Restricting Login Hours
Another option for sites with non-technical users is restricting login hours. If you only work on a website during your working day, (or inversely, if you only update your website during the evening or weekends) then blocking anyone from accessing the login page during off-hours is a nice feature.
There would be no surprises to wake up one morning to find someone logged in at 3 AM and defaced your whole website. However, this restricting login hours would still allow brute force attacks full access during your approved time window, so this option works best when you enable other factors and not very well as a sole additional factor of authentication.
Time Based Tokens
Time-based tokens are a widely adopted second-factor authentication method. These are the 6 digit pins generated every 30 seconds or so, typically accessed via another device. It is one of the best options for a secondary factor of authentication and is used by a lot of high-security websites.
The caveat is, it requires more technically-savvy users to set up and manage, and if their mobile device ever gets lost, replaced, or breaks it may require nullifying the old token and setting up 2FA all over again. But, perhaps that is the level of security you want. If you perform any sort of commerce or handle sensitive data on your website it is probably the level of security you need.
IP Address Restriction
Finally, you can restrict access to your site’s login page based on IP address as well. Which is a fair solution for non-technical users, but somewhat difficult to manage on the site itself. What makes this difficult to manage is the fact IP addresses can change, and regularly do.

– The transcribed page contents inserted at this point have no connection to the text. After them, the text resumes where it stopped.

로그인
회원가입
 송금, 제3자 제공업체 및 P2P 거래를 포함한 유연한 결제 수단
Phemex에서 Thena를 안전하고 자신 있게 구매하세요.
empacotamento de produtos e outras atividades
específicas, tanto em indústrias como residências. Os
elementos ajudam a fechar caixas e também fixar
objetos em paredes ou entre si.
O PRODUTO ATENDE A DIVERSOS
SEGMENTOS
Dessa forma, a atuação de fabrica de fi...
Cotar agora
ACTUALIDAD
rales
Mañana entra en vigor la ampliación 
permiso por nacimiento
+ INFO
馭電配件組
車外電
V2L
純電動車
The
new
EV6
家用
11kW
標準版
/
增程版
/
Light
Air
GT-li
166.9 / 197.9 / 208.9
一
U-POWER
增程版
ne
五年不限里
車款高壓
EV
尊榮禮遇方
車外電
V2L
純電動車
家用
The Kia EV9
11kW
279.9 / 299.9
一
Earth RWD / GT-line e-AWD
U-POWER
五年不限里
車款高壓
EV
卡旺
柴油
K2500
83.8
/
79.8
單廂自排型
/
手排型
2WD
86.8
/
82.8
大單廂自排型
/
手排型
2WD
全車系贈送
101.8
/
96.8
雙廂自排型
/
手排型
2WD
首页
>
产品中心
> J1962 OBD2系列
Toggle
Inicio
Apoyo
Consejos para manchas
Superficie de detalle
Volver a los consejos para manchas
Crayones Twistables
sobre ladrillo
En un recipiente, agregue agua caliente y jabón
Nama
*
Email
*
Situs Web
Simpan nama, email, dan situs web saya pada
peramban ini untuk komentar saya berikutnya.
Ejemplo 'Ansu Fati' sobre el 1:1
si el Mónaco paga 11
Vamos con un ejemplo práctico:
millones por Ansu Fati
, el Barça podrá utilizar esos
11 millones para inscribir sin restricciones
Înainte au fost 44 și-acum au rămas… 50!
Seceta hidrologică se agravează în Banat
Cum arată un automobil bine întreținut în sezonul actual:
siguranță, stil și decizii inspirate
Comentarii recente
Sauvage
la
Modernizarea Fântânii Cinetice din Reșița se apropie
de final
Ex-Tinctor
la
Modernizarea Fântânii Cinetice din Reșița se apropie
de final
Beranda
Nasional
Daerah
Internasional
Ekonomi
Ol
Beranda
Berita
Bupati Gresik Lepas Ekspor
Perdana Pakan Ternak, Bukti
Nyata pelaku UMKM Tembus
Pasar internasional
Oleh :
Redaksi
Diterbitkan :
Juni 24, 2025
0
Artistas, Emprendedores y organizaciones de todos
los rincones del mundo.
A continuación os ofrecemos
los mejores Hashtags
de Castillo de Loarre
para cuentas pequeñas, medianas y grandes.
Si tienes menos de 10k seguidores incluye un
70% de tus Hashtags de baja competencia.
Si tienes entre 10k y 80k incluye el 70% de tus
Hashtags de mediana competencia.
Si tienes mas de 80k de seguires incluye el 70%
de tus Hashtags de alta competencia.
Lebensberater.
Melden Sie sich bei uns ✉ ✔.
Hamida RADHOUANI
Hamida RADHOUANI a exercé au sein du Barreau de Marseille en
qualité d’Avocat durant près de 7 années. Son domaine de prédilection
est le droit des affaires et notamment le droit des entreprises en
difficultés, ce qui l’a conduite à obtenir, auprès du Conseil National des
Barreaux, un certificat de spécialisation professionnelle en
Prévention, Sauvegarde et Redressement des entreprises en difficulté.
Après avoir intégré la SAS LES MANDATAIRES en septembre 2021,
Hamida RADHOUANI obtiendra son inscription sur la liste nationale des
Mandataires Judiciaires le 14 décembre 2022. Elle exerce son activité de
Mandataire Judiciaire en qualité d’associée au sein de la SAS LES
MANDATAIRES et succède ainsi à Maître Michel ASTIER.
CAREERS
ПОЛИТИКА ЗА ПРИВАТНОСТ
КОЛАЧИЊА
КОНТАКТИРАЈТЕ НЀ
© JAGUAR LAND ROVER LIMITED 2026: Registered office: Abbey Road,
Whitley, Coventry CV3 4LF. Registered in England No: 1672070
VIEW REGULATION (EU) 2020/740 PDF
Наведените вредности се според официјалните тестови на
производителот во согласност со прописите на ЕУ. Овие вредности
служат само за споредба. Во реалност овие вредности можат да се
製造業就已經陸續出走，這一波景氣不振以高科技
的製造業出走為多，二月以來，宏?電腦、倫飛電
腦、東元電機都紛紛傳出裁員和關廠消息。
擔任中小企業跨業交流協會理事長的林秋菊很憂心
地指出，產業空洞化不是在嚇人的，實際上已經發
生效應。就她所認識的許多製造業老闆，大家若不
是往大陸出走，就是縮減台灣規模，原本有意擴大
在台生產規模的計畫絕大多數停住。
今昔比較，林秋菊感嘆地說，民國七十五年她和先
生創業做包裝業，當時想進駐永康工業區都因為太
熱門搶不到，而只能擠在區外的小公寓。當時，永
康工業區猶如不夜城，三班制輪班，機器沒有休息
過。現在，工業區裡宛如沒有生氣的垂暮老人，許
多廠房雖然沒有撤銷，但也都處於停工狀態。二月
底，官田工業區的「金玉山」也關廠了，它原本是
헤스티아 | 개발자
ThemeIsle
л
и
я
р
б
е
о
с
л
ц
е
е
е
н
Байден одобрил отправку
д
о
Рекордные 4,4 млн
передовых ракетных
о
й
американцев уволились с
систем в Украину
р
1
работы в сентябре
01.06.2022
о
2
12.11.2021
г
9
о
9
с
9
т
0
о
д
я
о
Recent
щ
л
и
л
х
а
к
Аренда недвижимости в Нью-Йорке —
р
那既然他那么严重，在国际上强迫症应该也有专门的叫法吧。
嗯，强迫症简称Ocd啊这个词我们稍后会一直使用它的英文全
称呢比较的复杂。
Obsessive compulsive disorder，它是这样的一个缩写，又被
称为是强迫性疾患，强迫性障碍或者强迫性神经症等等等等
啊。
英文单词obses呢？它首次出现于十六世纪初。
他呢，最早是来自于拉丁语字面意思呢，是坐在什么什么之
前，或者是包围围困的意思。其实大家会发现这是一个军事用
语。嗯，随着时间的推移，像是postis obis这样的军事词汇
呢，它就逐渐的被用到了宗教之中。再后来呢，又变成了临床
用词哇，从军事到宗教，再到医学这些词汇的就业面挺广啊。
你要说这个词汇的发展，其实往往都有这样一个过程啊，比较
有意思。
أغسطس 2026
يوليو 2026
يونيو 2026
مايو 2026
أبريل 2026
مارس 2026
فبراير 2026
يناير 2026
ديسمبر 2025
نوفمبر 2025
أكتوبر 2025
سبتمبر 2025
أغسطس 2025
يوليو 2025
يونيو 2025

You may find yourself locked out of your website unexpectedly and it will take a lot of effort to add your new IP address or range of IP addresses to the approved list. The catch is, you will be unable to log in to the WordPress administration panel to add your IP again.
This option may be good for situations where you can guarantee a static IP address or safe range of IP addresses but does require a lot more technical knowledge to manage and maintain than the other options.
I think that is enough to talk about factors of authentication. I could share more on the subject like biometrics, centralized authentication, VPNs, or beyond corp portals. But, they’re not available in the Patchstack plugin and I am out of time.
Let us move on to some thanks and appreciation this week. Starting with you. Thank you for sticking around and learning all about those additional forms of authentication.
Thanks and Appreciation
This week’s thanks go out to all of the developers who patched security bugs in their code last month, and thanks are deserved to the Patchstack Alliance members who found and reported those bugs. Finally, a thank you to everyone putting in an effort to make the web a more secure place last year, you made an impact in 2021, and I look forward to seeing the impact you make in 2022.